Plain-text document sources

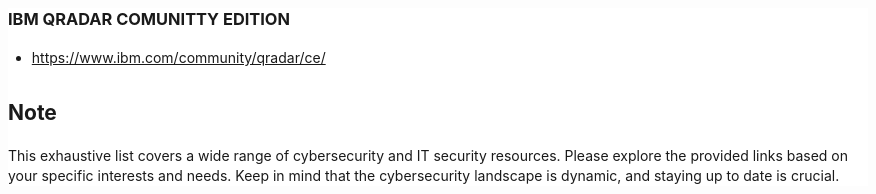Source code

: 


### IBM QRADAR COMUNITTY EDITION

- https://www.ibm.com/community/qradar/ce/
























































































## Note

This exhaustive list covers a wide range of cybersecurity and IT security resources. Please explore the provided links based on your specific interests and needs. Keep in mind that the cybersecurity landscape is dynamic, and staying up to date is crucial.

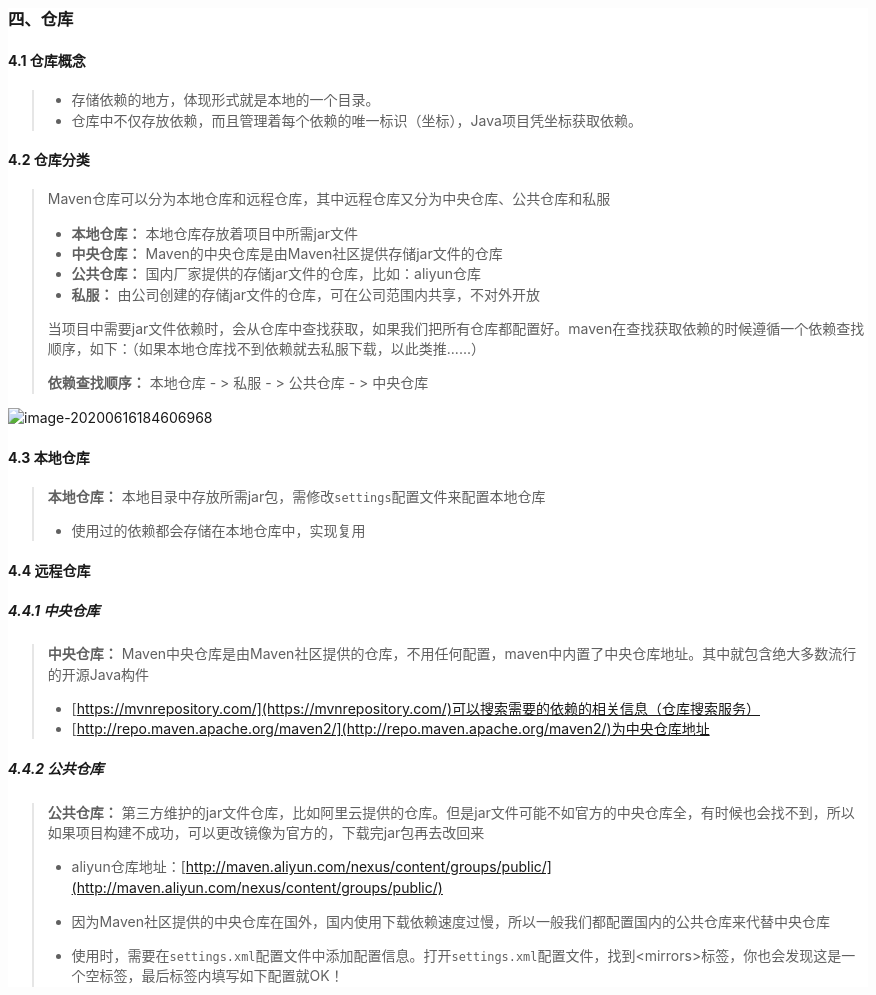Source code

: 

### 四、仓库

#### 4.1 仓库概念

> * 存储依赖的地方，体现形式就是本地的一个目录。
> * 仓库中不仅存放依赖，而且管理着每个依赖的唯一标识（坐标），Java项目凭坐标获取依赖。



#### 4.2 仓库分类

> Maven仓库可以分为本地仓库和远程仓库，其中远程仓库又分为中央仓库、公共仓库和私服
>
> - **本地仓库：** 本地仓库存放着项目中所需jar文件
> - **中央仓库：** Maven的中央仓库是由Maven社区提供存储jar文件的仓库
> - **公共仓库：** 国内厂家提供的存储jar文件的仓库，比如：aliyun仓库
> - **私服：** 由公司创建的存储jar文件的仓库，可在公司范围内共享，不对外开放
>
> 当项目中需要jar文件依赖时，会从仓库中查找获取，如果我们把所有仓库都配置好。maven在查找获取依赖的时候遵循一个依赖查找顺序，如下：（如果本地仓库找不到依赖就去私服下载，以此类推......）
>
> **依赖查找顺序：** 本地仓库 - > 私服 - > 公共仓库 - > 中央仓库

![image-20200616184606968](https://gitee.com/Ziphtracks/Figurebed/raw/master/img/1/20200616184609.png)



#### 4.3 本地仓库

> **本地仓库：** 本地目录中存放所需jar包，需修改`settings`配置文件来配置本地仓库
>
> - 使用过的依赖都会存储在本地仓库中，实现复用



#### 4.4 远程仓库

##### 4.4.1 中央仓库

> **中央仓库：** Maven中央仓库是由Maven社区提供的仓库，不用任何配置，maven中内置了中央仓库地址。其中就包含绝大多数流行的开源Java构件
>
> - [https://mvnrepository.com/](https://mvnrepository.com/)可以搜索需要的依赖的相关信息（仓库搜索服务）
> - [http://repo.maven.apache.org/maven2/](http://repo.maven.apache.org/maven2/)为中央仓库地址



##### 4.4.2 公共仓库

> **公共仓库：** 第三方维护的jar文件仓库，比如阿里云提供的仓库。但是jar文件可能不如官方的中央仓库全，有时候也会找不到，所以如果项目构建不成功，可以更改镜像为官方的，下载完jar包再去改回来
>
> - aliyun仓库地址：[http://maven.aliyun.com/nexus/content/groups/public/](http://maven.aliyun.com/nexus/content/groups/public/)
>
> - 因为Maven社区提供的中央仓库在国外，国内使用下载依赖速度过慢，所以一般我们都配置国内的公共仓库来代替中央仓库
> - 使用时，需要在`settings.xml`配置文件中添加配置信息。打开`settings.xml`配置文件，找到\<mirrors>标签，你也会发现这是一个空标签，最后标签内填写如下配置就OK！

_Work item:_ Repeat the records word for word, skipping pictures.

_Result of the task:_
Source code

: 


### IBM QRADAR COMUNITTY EDITION

- https://www.ibm.com/community/qradar/ce/
























































































## Note

This exhaustive list covers a wide range of cybersecurity and IT security resources. Please explore the provided links based on your specific interests and needs. Keep in mind that the cybersecurity landscape is dynamic, and staying up to date is crucial.

Source code

: 

### 四、仓库

#### 4.1 仓库概念

> * 存储依赖的地方，体现形式就是本地的一个目录。
> * 仓库中不仅存放依赖，而且管理着每个依赖的唯一标识（坐标），Java项目凭坐标获取依赖。



#### 4.2 仓库分类

> Maven仓库可以分为本地仓库和远程仓库，其中远程仓库又分为中央仓库、公共仓库和私服
>
> - **本地仓库：** 本地仓库存放着项目中所需jar文件
> - **中央仓库：** Maven的中央仓库是由Maven社区提供存储jar文件的仓库
> - **公共仓库：** 国内厂家提供的存储jar文件的仓库，比如：aliyun仓库
> - **私服：** 由公司创建的存储jar文件的仓库，可在公司范围内共享，不对外开放
>
> 当项目中需要jar文件依赖时，会从仓库中查找获取，如果我们把所有仓库都配置好。maven在查找获取依赖的时候遵循一个依赖查找顺序，如下：（如果本地仓库找不到依赖就去私服下载，以此类推......）
>
> **依赖查找顺序：** 本地仓库 - > 私服 - > 公共仓库 - > 中央仓库

![image-20200616184606968](https://gitee.com/Ziphtracks/Figurebed/raw/master/img/1/20200616184609.png)



#### 4.3 本地仓库

> **本地仓库：** 本地目录中存放所需jar包，需修改`settings`配置文件来配置本地仓库
>
> - 使用过的依赖都会存储在本地仓库中，实现复用



#### 4.4 远程仓库

##### 4.4.1 中央仓库

> **中央仓库：** Maven中央仓库是由Maven社区提供的仓库，不用任何配置，maven中内置了中央仓库地址。其中就包含绝大多数流行的开源Java构件
>
> - [https://mvnrepository.com/](https://mvnrepository.com/)可以搜索需要的依赖的相关信息（仓库搜索服务）
> - [http://repo.maven.apache.org/maven2/](http://repo.maven.apache.org/maven2/)为中央仓库地址



##### 4.4.2 公共仓库

> **公共仓库：** 第三方维护的jar文件仓库，比如阿里云提供的仓库。但是jar文件可能不如官方的中央仓库全，有时候也会找不到，所以如果项目构建不成功，可以更改镜像为官方的，下载完jar包再去改回来
>
> - aliyun仓库地址：[http://maven.aliyun.com/nexus/content/groups/public/](http://maven.aliyun.com/nexus/content/groups/public/)
>
> - 因为Maven社区提供的中央仓库在国外，国内使用下载依赖速度过慢，所以一般我们都配置国内的公共仓库来代替中央仓库
> - 使用时，需要在`settings.xml`配置文件中添加配置信息。打开`settings.xml`配置文件，找到\<mirrors>标签，你也会发现这是一个空标签，最后标签内填写如下配置就OK！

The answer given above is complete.